Exercise material.
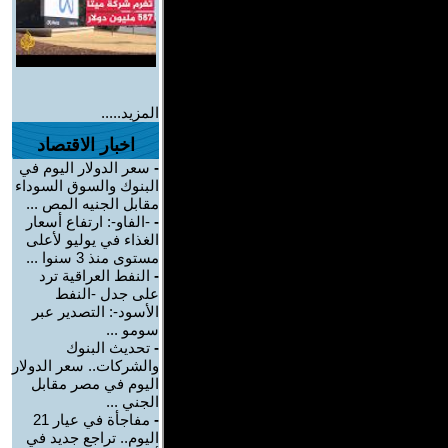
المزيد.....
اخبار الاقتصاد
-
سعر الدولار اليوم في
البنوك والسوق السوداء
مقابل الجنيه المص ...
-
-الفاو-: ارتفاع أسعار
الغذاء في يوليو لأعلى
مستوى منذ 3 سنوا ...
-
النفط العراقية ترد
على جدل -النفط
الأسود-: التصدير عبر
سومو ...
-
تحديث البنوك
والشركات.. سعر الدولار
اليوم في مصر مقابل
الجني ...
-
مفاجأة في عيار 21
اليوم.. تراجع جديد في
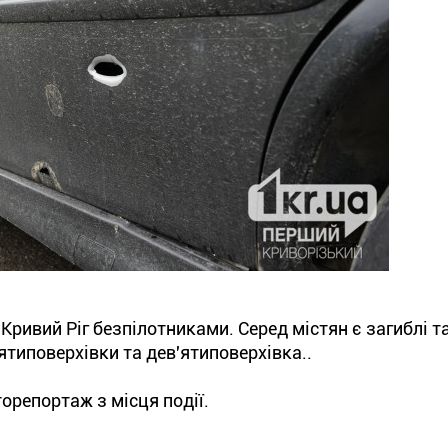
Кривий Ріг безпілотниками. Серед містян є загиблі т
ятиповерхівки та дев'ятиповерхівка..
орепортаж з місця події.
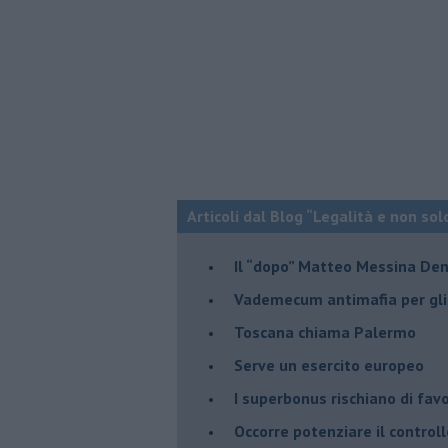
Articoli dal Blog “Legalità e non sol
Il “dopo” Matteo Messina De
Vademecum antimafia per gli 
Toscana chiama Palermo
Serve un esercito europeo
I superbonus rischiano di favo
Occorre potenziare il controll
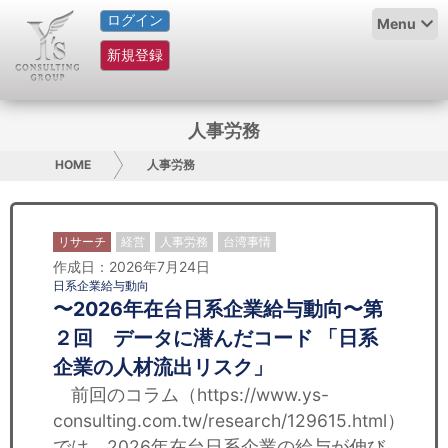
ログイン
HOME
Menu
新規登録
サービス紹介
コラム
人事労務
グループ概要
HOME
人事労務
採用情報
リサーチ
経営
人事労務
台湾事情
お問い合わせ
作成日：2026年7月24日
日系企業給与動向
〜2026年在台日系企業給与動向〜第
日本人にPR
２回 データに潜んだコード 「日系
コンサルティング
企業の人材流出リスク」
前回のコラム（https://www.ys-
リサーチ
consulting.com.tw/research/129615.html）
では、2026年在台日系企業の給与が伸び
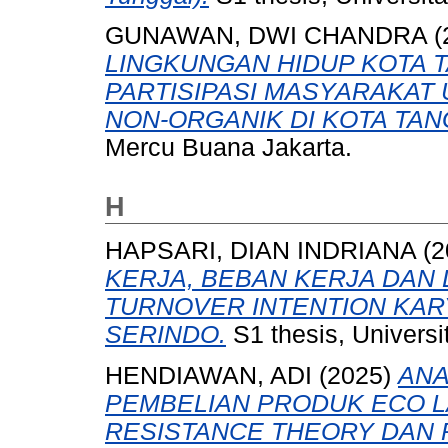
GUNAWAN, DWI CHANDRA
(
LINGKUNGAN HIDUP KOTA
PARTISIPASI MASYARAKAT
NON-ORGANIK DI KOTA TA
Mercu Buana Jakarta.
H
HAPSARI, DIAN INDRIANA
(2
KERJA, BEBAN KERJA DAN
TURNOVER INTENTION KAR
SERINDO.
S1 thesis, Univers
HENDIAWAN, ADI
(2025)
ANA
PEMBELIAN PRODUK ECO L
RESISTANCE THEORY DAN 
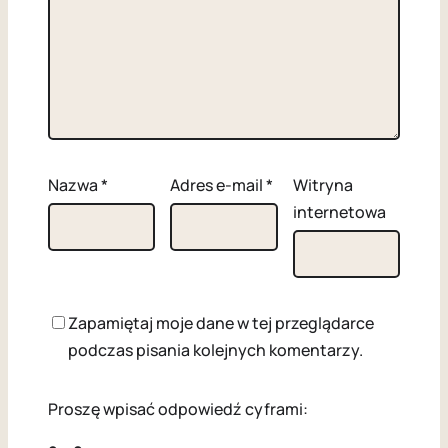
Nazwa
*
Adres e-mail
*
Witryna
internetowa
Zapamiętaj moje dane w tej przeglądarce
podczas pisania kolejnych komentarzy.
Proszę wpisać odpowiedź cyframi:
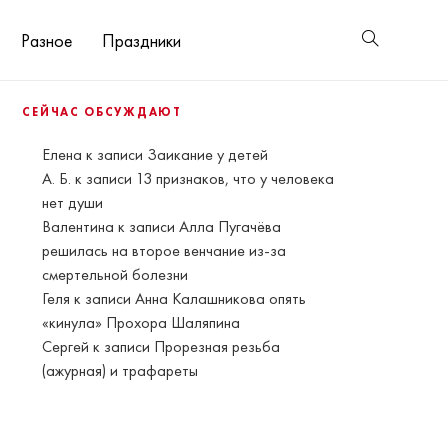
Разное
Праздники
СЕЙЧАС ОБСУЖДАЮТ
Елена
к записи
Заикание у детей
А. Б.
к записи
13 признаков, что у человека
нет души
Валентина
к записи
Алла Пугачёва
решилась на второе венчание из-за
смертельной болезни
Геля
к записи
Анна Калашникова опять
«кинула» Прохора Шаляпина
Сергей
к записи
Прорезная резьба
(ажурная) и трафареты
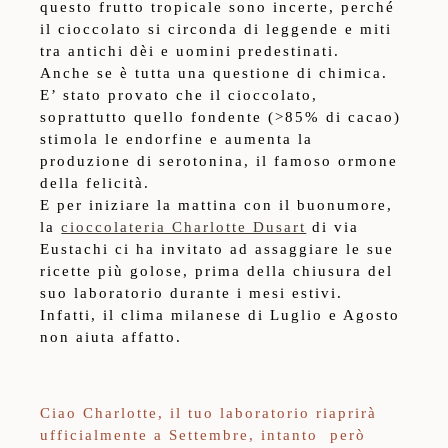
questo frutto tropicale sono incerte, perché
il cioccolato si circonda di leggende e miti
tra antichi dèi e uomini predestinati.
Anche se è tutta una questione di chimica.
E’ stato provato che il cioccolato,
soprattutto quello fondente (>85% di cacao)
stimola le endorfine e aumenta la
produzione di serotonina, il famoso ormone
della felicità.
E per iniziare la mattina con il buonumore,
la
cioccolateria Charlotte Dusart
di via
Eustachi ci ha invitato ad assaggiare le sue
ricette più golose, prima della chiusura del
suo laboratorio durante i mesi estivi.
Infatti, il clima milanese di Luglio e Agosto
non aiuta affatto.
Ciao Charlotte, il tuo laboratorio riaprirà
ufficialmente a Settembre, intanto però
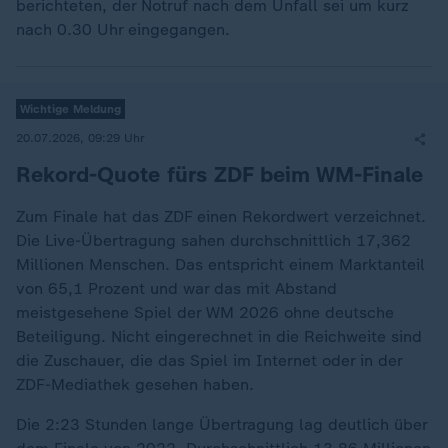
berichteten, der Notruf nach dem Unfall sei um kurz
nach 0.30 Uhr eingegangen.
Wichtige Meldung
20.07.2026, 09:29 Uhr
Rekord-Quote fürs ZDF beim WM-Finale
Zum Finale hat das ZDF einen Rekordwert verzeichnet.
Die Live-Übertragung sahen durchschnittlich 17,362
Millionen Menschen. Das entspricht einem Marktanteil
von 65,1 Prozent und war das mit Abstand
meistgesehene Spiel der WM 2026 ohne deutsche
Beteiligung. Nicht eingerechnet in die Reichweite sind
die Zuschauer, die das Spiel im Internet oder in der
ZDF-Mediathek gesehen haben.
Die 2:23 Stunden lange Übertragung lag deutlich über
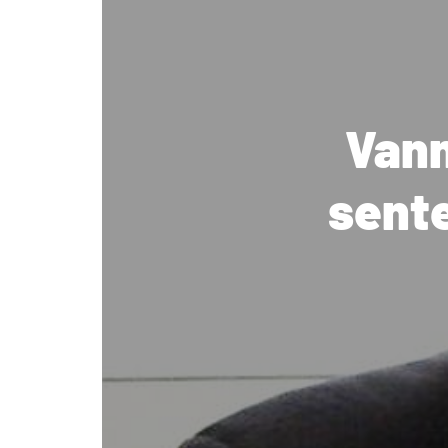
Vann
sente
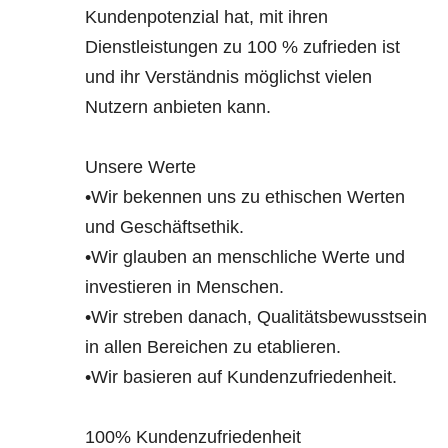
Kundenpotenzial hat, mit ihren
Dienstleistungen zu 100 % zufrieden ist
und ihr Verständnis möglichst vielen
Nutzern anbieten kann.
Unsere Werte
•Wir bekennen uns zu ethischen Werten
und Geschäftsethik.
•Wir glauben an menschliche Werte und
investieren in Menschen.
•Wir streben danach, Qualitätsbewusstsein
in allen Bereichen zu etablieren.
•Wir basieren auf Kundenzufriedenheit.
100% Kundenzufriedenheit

What to do. Using the entries above, give the number of lines that include "Kundenzufriedenheit", with no added words.

Response area. 2